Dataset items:
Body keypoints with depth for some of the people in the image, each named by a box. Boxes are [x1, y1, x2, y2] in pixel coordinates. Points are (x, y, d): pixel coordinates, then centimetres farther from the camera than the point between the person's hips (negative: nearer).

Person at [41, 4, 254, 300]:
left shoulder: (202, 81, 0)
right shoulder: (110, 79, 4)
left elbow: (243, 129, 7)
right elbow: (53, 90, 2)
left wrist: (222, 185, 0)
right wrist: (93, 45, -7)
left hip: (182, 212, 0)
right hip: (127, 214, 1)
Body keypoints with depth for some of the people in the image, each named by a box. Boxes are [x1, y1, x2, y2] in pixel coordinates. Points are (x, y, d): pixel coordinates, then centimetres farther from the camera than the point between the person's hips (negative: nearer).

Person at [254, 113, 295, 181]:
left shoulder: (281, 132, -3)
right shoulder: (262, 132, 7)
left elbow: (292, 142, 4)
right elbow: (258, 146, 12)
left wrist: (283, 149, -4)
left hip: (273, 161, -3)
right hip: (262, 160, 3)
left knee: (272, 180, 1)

--

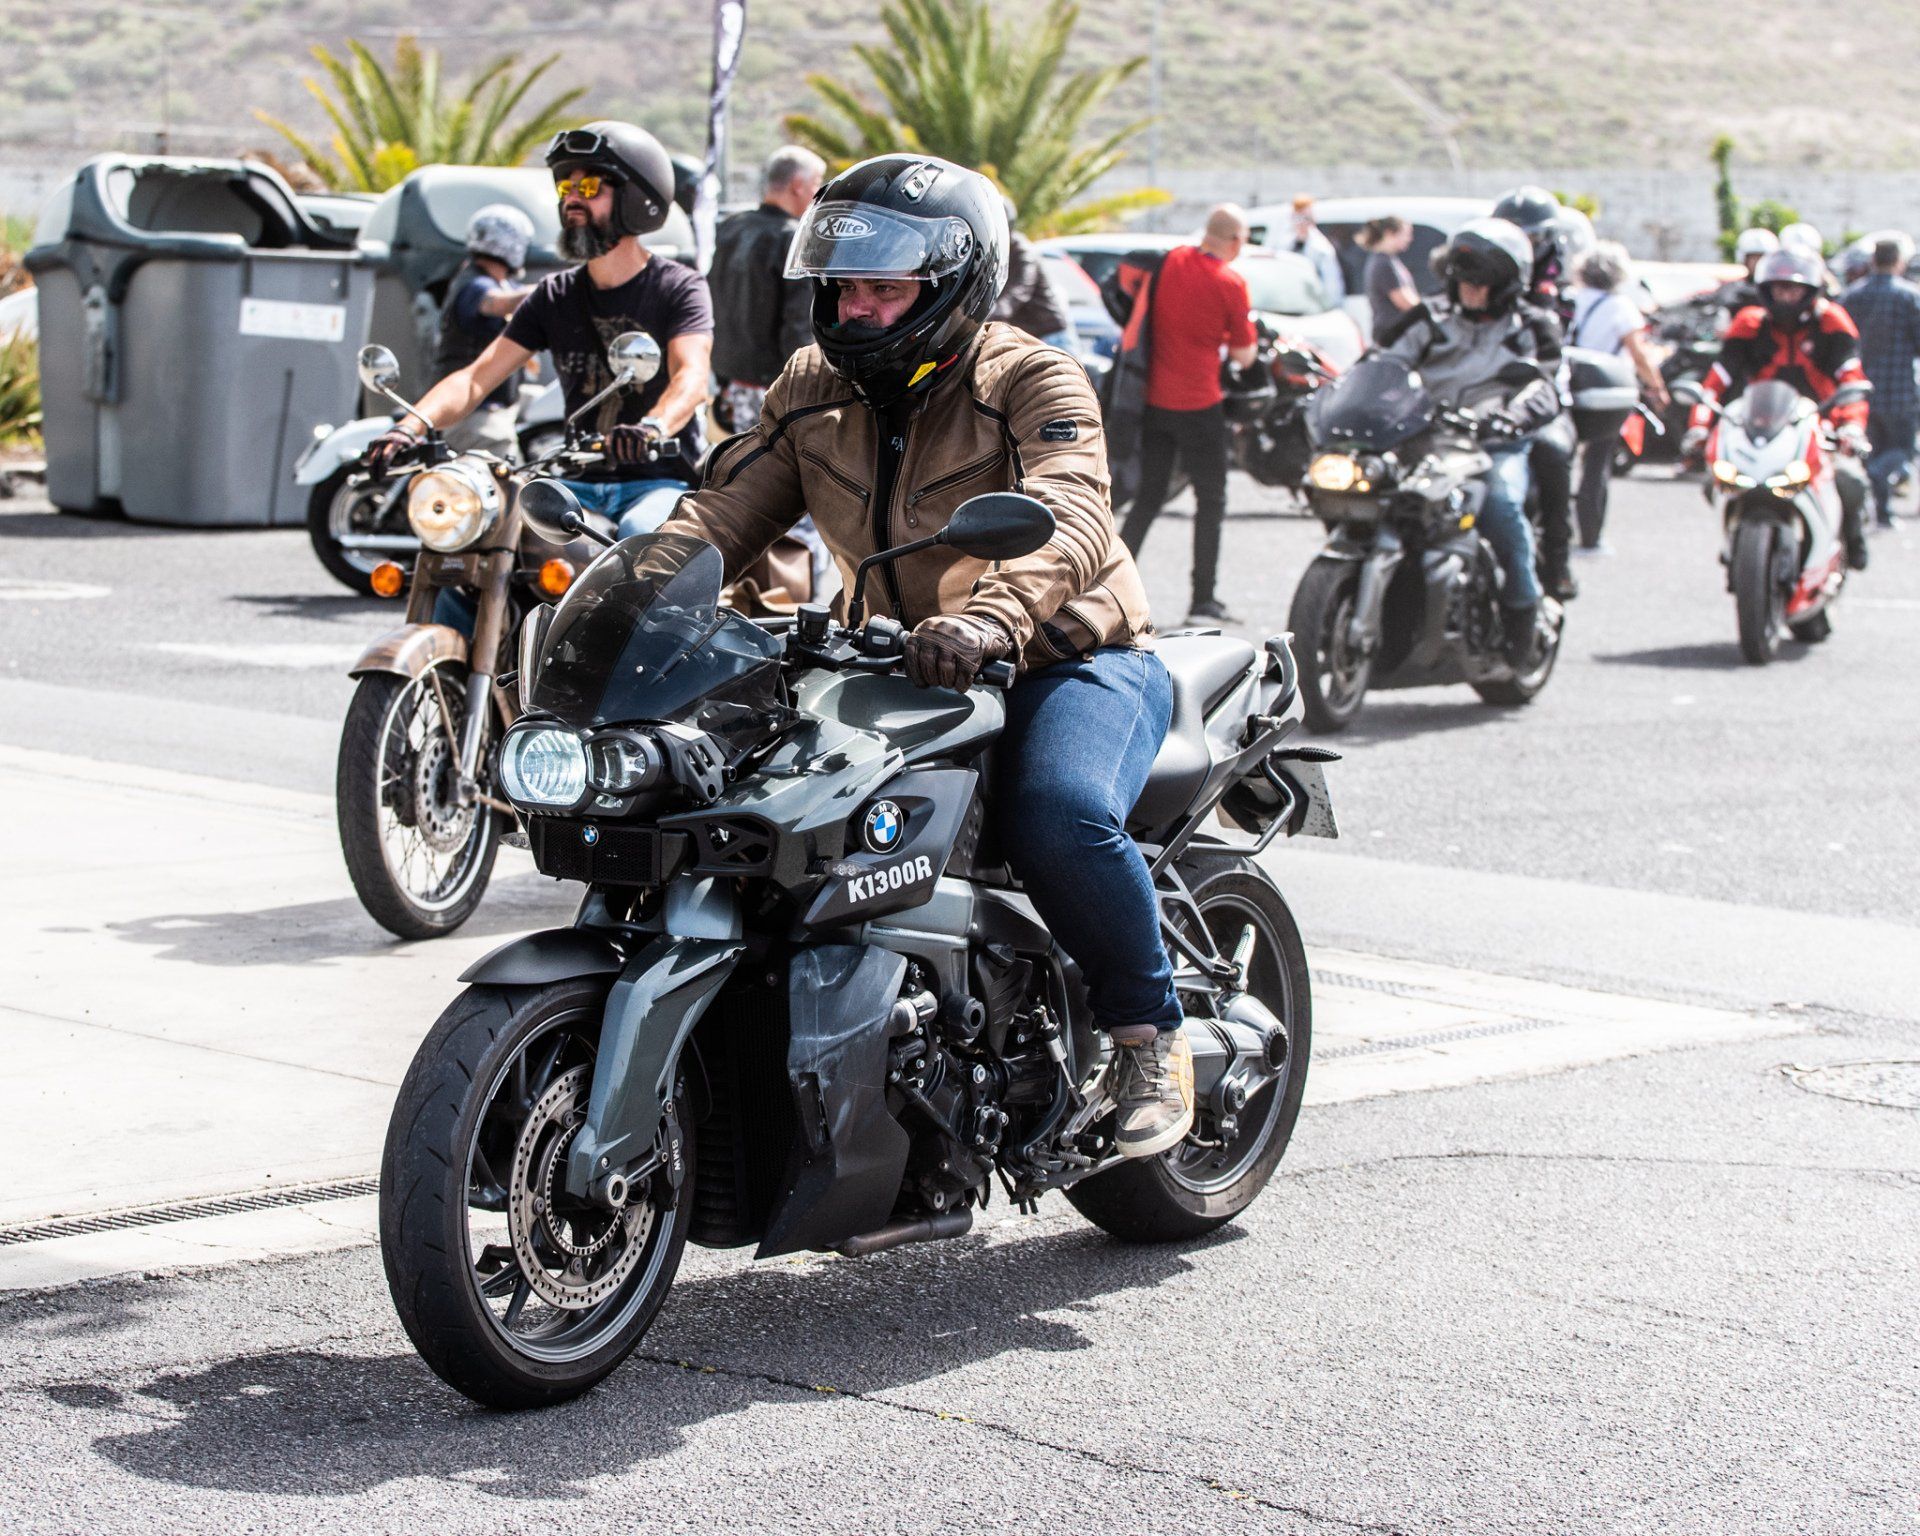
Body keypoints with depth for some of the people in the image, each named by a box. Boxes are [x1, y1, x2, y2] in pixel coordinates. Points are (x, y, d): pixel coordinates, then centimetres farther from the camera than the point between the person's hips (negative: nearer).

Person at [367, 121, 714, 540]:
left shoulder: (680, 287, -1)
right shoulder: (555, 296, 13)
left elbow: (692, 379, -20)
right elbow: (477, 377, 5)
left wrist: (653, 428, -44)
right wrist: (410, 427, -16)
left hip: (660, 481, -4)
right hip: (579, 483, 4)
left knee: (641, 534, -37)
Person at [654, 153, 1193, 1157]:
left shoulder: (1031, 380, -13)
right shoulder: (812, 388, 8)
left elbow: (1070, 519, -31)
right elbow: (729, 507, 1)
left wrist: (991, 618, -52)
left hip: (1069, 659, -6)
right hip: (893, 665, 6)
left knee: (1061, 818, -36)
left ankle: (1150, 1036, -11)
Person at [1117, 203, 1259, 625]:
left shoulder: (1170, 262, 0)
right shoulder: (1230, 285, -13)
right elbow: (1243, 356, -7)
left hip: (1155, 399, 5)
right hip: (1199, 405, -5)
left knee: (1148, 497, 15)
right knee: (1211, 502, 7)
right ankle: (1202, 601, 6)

...

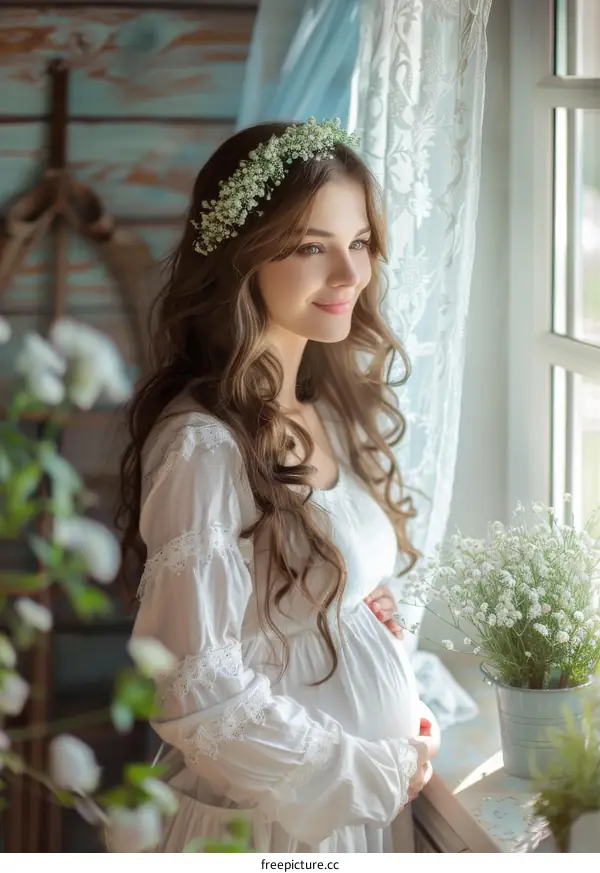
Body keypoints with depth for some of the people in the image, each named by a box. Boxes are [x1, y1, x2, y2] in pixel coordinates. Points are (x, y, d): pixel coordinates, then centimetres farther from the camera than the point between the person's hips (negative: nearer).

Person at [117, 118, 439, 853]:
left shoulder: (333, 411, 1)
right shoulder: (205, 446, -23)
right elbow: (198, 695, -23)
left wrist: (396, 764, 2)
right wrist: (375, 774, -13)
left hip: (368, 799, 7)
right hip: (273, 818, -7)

**How to complete this task:** Give back only the lines of the listing above running from the line containing "right shoulder: (110, 79, 4)" through the line containing "right hip: (262, 160, 3)", with "wrist" switched to "hand" and nothing else changed.

**Expected answer:**
right shoulder: (110, 79, 4)
left elbow: (243, 129, 7)
right elbow: (53, 90, 2)
left hand: (222, 185, 0)
right hand: (93, 45, -7)
left hip: (182, 212, 0)
right hip: (127, 214, 1)
Body keypoints with depth for some of the people in the image, each named by a box. Boxes are [x1, y1, x2, y2] in pixel coordinates. Points are (x, y, d): pixel coordinates, then centimetres farther from the camera than the point between the person's hips (negative: nearer).

Person at [254, 113, 295, 181]:
left shoulder: (281, 132, -3)
right shoulder: (262, 132, 7)
left elbow: (292, 142, 4)
right elbow: (258, 146, 12)
left hand: (283, 149, -4)
left hip: (273, 161, -3)
right hip: (262, 160, 3)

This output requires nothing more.